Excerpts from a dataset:
⟨

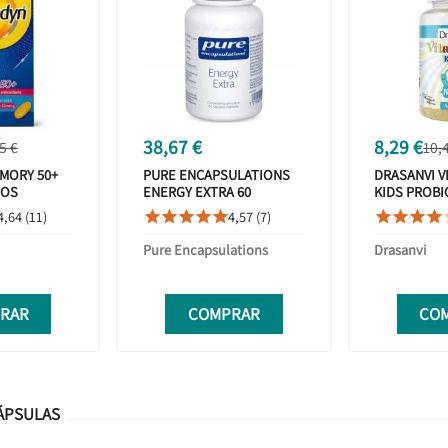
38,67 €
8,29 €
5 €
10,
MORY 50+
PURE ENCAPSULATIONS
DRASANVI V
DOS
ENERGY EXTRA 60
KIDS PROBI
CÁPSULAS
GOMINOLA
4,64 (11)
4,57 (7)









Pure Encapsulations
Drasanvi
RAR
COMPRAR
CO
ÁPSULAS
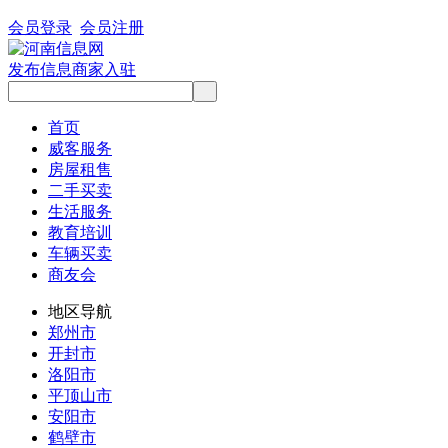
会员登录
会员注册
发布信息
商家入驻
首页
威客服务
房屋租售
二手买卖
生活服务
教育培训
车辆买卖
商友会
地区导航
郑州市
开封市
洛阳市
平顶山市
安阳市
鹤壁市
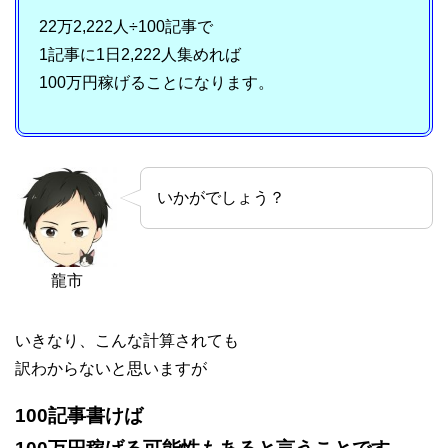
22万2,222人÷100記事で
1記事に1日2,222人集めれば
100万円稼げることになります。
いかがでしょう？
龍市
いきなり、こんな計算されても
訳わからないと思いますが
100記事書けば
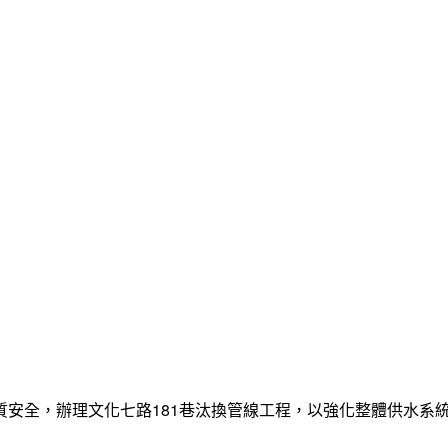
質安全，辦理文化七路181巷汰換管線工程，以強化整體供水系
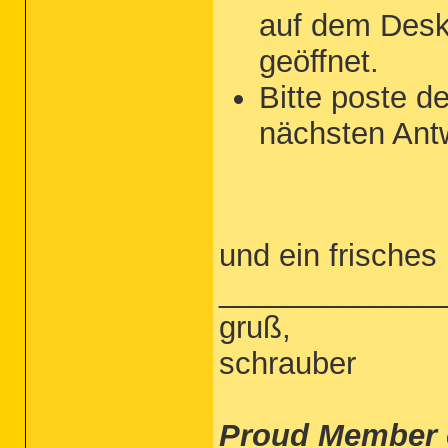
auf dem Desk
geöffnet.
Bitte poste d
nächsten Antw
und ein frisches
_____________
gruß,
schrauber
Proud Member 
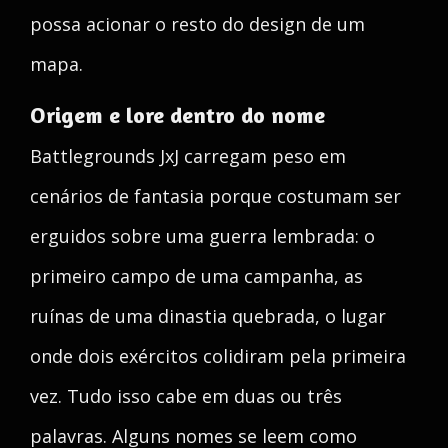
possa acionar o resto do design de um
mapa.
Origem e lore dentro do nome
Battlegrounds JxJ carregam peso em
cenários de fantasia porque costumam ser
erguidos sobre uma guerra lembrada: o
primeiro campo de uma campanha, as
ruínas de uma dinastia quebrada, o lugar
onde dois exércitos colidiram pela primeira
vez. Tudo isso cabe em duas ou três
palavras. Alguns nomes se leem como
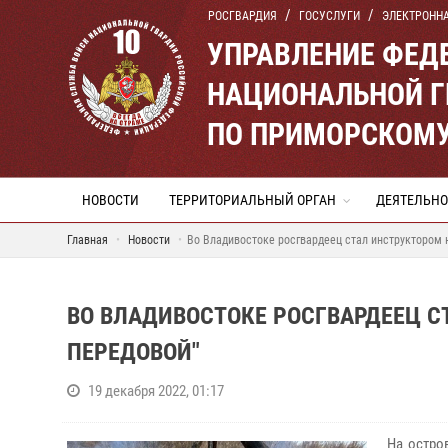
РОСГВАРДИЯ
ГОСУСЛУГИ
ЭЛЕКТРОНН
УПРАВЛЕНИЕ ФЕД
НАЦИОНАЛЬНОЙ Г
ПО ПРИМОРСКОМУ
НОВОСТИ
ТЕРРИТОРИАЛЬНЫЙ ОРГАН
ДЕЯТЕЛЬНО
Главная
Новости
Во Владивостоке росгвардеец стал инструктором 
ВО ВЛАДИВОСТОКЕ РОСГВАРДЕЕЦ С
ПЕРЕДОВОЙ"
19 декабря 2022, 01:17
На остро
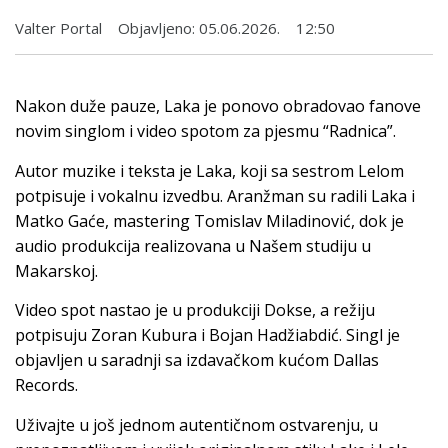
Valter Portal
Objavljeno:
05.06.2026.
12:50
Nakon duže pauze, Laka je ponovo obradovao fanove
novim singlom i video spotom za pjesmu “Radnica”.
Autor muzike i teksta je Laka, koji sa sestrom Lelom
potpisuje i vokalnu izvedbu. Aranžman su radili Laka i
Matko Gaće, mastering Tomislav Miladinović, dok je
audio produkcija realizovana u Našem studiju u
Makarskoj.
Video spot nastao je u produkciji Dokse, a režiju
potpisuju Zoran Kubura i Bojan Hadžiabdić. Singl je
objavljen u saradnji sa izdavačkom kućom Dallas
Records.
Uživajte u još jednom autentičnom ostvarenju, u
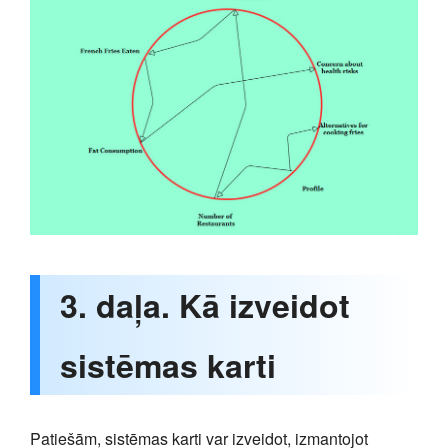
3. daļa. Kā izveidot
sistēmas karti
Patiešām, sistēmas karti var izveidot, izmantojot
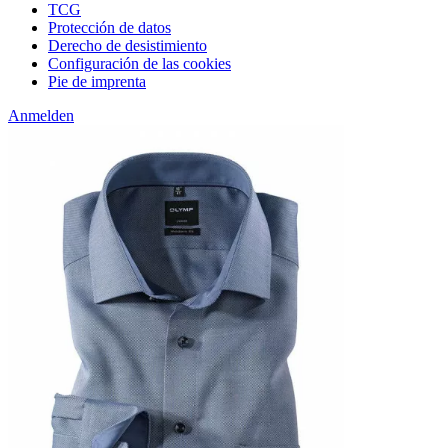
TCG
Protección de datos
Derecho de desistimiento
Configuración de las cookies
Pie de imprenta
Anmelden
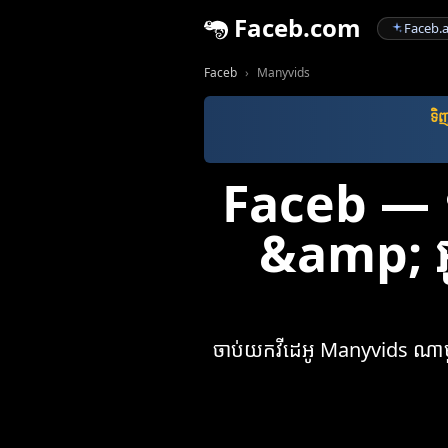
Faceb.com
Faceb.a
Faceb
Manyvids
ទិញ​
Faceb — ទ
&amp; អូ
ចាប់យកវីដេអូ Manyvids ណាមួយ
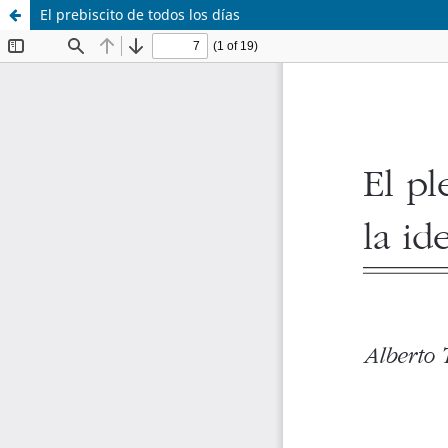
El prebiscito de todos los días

⟩

• About this task
Copy the lines of the records above exactly, from the line with "22万2,222人÷100記事で" up to and including the line with "Proud Member". Leave the pictures out of your answer.

• Written response
22万2,222人÷100記事で
1記事に1日2,222人集めれば
100万円稼げることになります。
いかがでしょう？
龍市
いきなり、こんな計算されても
訳わからないと思いますが
100記事書けば
質安全，辦理文化七路181巷汰換管線工程，以強化整體供水系
auf dem Desk
geöffnet.
Bitte poste d
nächsten Antw
und ein frisches
_____________
gruß,
schrauber
Proud Member 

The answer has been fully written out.